You can add the other insurance covers, like the critical illness, accidental death, and disability, as add-on covers to your base term insurance. You can also select a separate sum assured for each.

The sum assured for these benefits, however, depends on the prevailing healthcare costs instead of your lifestyle. So, you can choose the maximum eligible amount as per the insurer's limits, which will be based on your annual income.

Hopefully, this will help you and your family avoid the dangers of being underinsured.

Final Words

Underinsurance is a silent risk, as most people don’t realise they’re underinsured until a crisis strikes. Shubham’s story is not unique. Like many, he secured a term plan to save tax and meet a perceived requirement, but didn’t account for the complete financial risks his family might face. A large part of his coverage would be absorbed by his existing liabilities, leaving very little for his family’s long-term needs.

Adequate insurance coverage should not only account for liabilities like home loans, but also regular household expenses, future goals like education and marriage, and emergency costs like critical illness treatments. A well-rounded life insurance plan, including riders for disability and critical illness, can shield your family from multiple financial shocks.

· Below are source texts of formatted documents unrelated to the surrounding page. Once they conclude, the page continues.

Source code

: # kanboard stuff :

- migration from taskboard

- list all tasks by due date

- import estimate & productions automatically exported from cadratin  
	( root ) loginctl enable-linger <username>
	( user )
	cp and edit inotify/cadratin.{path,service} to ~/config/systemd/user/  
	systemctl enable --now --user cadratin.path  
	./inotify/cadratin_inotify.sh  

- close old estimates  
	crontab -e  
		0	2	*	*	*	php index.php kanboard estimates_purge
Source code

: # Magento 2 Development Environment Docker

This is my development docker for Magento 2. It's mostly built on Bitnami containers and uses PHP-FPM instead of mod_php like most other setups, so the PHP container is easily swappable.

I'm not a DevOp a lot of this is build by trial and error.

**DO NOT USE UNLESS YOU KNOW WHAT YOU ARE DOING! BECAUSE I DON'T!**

When buying insurance, think beyond tax benefits and low premiums. Evaluate your actual financial obligations and responsibilities. Make sure your cover provides a lump sum for immediate needs and a steady income stream to maintain your family’s standard of living.

By choosing a plan that aligns with your financial profile and goals, such as those offered by Canara HSBC Life Insurance, you can avoid the pitfalls of underinsurance and give your loved ones the long-term security they deserve.

Disclaimer - This article is issued in the general public interest and meant for general information purposes only. The views expressed in this blog are solely those of the writer and do not necessarily reflect the official policy or position of Canara HSBC Life Insurance Company Limited or any affiliated entity. We make no representations or warranties of any kind, express or implied, about the completeness, accuracy, reliability, suitability, or availability with respect to the blog or the information, products, services, or related graphics contained in the blog for any purpose. Any reliance you place on such information is therefore strictly at your own risk. You should consult with a qualified professional regarding your specific circumstances before taking any action based on the content provided herein.